L’EPA pourrait introduire une date limite dans la campagne de pulvérisation de l’herbicide dicamba. Une controverse liée à la volatilité du produit est née lorsque de nombreux agriculteurs se sont plaints de dégâts dans les cultures voisines de celles dans lesquels le produit a été pulvérisé (cf. Flash Agri juillet 2017) : cela pourrait concerner 4 % des surfaces emblavées en soja. Selon les entreprises commercialisant ce produit, c’est un irrespect des conditions de pulvérisation par les agriculteurs qui serait la cause de ces difficultés, mais certains spécialistes mettent en cause le produit lui-même, soulignant qu’une entreprise avait rejeté les demandes d’étude par des universités de la volatilité du produit. Une interdiction d’épandage après une certaine date, qui pourrait être au printemps, est à l’étude à l’EPA.

Fin août, la vente pendant l’été d’essence comprenant 15 % d’éthanol (E15) provisoirement autorisée dans 12 Etats du Sud et la capitale, en réponse aux difficultés d’approvisionnement généré par l’ouragan Harvey. L’utilisation de l’E15 est normalement interdite sur ces territoires pendant les mois chauds de l’année, en raison des températures et de la plus forte volatilité de l’E15.

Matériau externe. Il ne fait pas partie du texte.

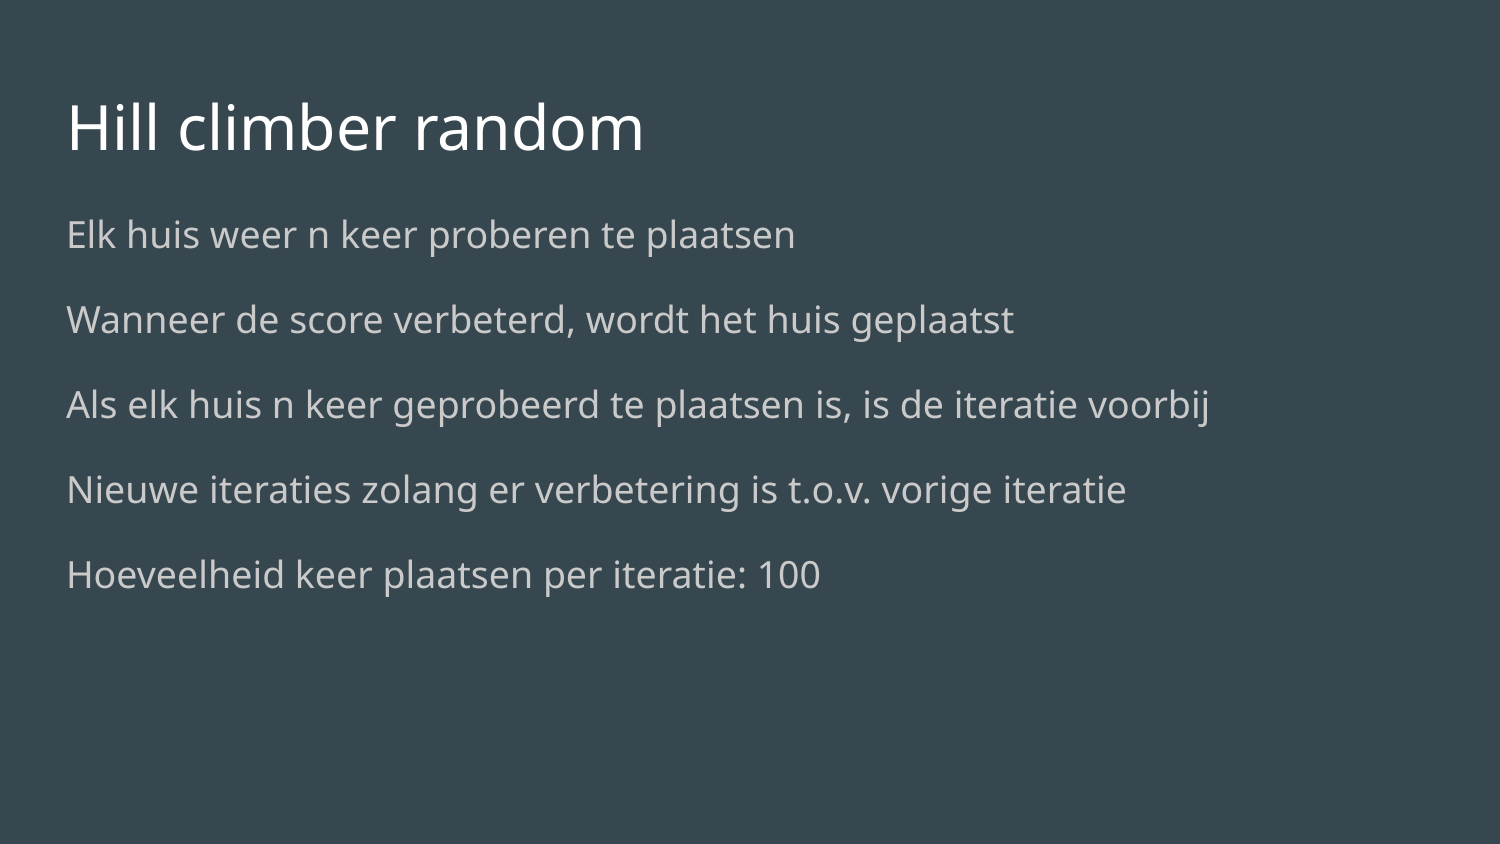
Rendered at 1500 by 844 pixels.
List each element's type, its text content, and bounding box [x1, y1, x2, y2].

title Hill climber random [51, 72, 1449, 167]
list Elk huis weer n keer proberen te plaatsen Wanneer de score verbeterd, wordt het huis geplaatst Als elk huis n keer geprobeerd te plaatsen is, is de iteratie voorbij Nieuwe iteraties zolang er verbetering is t.o.v. vorige iteratie Hoeveelheid keer plaatsen per iteratie: 100 [51, 189, 1449, 750]
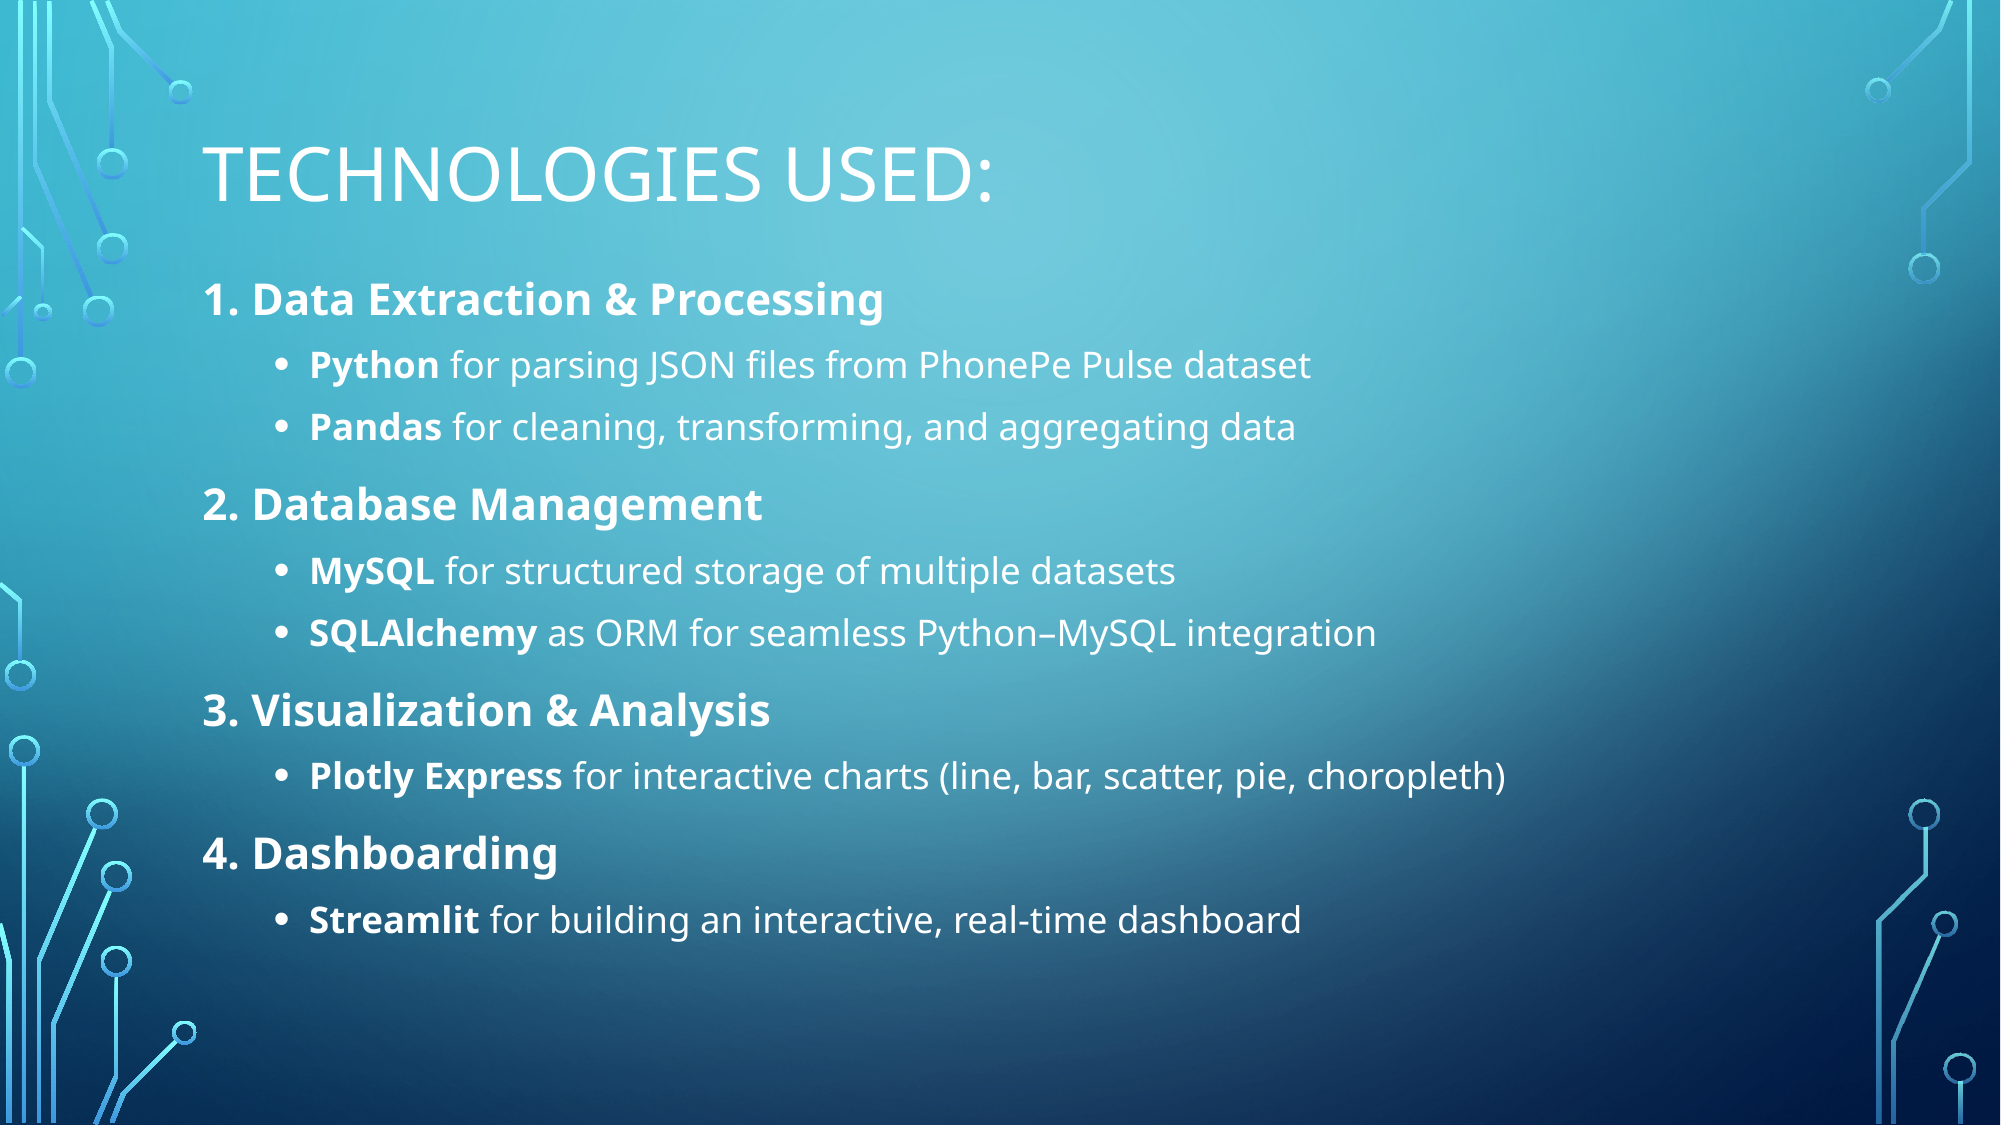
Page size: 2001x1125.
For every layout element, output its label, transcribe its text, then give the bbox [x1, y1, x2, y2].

list 1. Data Extraction & Processing Python for parsing JSON files from PhonePe Pulse dataset Pandas for cleaning, transforming, and aggregating data 2. Database Management MySQL for structured storage of multiple datasets SQLAlchemy as ORM for seamless Python–MySQL integration 3. Visualization & Analysis Plotly Express for interactive charts (line, bar, scatter, pie, choropleth) 4. Dashboarding Streamlit for building an interactive, real-time dashboard [187, 253, 1813, 950]
title Technologies Used: [187, 101, 1813, 253]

La FDA a publié de nouvelles lignes directrices et instruments pour aider les entreprises à se mettre en conformité avec les nouvelles exigences en matière de sécurité sanitaire des aliments (loi FSMA). L’agence a publié des lignes directrices sur la mise en place de contrôles sanitaires préventifs ciblés sur les opérations de traitements thermiques des aliments afin d’éviter la contamination. Elle a mis en ligne un outil informatique d’aide à l’élaboration d’un plan de maîtrise sanitaire afin d’assurer la sécurité sanitaire des aliments produits. Elle a également publié des lignes directrices en direction spécifique des petites entreprises, s’agissant de la prévention des adultérations volontaires.

La FDA se voit demander de publier le nom des points de vente dans lesquels a été effectué un rappel de produit agricole pour risque sanitaire. Onze associations de défense de la santé des consommateurs ont écrit à la FDA pour lui demander de faire preuve de la même transparence que celle dont fait preuve depuis 2008 le service d’inspection sanitaire de l’USDA. La FDA s’y refuse, au motif d’une confidentialité commerciale.